<<<<

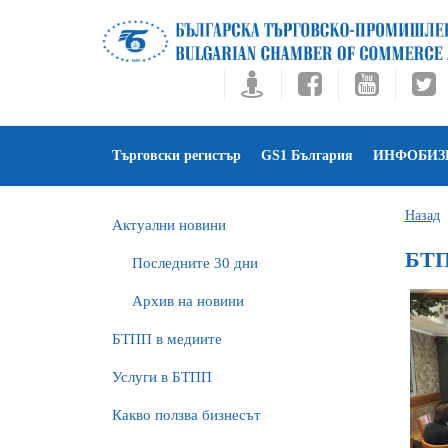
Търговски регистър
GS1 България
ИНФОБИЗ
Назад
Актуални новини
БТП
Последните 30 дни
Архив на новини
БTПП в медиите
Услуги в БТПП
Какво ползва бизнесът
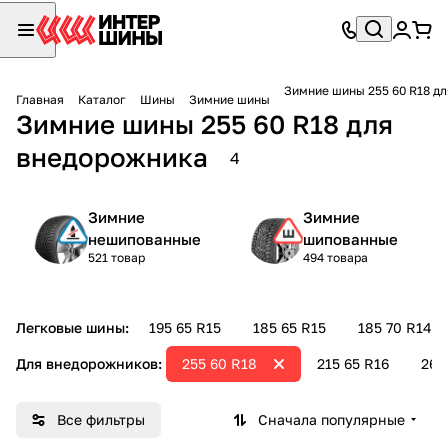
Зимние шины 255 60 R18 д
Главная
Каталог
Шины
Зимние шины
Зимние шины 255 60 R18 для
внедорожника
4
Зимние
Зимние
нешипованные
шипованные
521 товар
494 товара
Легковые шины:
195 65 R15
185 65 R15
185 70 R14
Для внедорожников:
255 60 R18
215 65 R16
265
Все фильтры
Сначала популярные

>>>>

Reproduce verbatim every line of text from the records above, omitting the pictures.

Търговски регистър
GS1 България
ИНФОБИЗ
Назад
Актуални новини
БТП
Последните 30 дни
Архив на новини
БTПП в медиите
Услуги в БТПП
Какво ползва бизнесът
Зимние шины 255 60 R18 д
Главная
Каталог
Шины
Зимние шины
Зимние шины 255 60 R18 для
внедорожника
4
Зимние
Зимние
нешипованные
шипованные
521 товар
494 товара
Легковые шины:
195 65 R15
185 65 R15
185 70 R14
Для внедорожников:
255 60 R18
215 65 R16
265
Все фильтры
Сначала популярные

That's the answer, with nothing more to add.